Stored dataset items:

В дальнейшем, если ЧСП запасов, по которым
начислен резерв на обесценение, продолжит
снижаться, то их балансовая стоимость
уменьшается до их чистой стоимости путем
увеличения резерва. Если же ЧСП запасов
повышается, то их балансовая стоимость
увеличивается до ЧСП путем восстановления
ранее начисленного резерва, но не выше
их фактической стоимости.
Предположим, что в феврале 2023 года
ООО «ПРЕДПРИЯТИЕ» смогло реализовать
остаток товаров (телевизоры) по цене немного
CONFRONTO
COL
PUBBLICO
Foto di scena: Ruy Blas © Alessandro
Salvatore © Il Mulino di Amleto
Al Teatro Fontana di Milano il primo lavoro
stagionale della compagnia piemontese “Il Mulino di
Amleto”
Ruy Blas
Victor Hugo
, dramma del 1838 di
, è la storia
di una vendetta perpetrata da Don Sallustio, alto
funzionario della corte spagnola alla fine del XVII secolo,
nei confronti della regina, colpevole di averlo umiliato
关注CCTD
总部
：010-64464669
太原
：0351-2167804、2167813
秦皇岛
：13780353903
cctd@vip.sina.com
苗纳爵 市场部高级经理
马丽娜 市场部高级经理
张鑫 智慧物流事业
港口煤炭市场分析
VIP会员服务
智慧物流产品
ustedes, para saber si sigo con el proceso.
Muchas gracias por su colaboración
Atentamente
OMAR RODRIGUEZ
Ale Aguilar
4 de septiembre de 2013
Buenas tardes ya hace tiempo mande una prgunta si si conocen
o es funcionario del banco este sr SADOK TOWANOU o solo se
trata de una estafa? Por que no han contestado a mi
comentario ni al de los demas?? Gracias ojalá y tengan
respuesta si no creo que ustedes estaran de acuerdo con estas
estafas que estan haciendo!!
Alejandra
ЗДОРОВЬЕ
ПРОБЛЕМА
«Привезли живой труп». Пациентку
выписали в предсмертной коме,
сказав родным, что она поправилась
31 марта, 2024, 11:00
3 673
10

> **Assignment**:
Copy all the records above exactly, missing none.

> **Your response**:
В дальнейшем, если ЧСП запасов, по которым
начислен резерв на обесценение, продолжит
снижаться, то их балансовая стоимость
уменьшается до их чистой стоимости путем
увеличения резерва. Если же ЧСП запасов
повышается, то их балансовая стоимость
увеличивается до ЧСП путем восстановления
ранее начисленного резерва, но не выше
их фактической стоимости.
Предположим, что в феврале 2023 года
ООО «ПРЕДПРИЯТИЕ» смогло реализовать
остаток товаров (телевизоры) по цене немного
CONFRONTO
COL
PUBBLICO
Foto di scena: Ruy Blas © Alessandro
Salvatore © Il Mulino di Amleto
Al Teatro Fontana di Milano il primo lavoro
stagionale della compagnia piemontese “Il Mulino di
Amleto”
Ruy Blas
Victor Hugo
, dramma del 1838 di
, è la storia
di una vendetta perpetrata da Don Sallustio, alto
funzionario della corte spagnola alla fine del XVII secolo,
nei confronti della regina, colpevole di averlo umiliato
关注CCTD
总部
：010-64464669
太原
：0351-2167804、2167813
秦皇岛
：13780353903
cctd@vip.sina.com
苗纳爵 市场部高级经理
马丽娜 市场部高级经理
张鑫 智慧物流事业
港口煤炭市场分析
VIP会员服务
智慧物流产品
ustedes, para saber si sigo con el proceso.
Muchas gracias por su colaboración
Atentamente
OMAR RODRIGUEZ
Ale Aguilar
4 de septiembre de 2013
Buenas tardes ya hace tiempo mande una prgunta si si conocen
o es funcionario del banco este sr SADOK TOWANOU o solo se
trata de una estafa? Por que no han contestado a mi
comentario ni al de los demas?? Gracias ojalá y tengan
respuesta si no creo que ustedes estaran de acuerdo con estas
estafas que estan haciendo!!
Alejandra
ЗДОРОВЬЕ
ПРОБЛЕМА
«Привезли живой труп». Пациентку
выписали в предсмертной коме,
сказав родным, что она поправилась
31 марта, 2024, 11:00
3 673
10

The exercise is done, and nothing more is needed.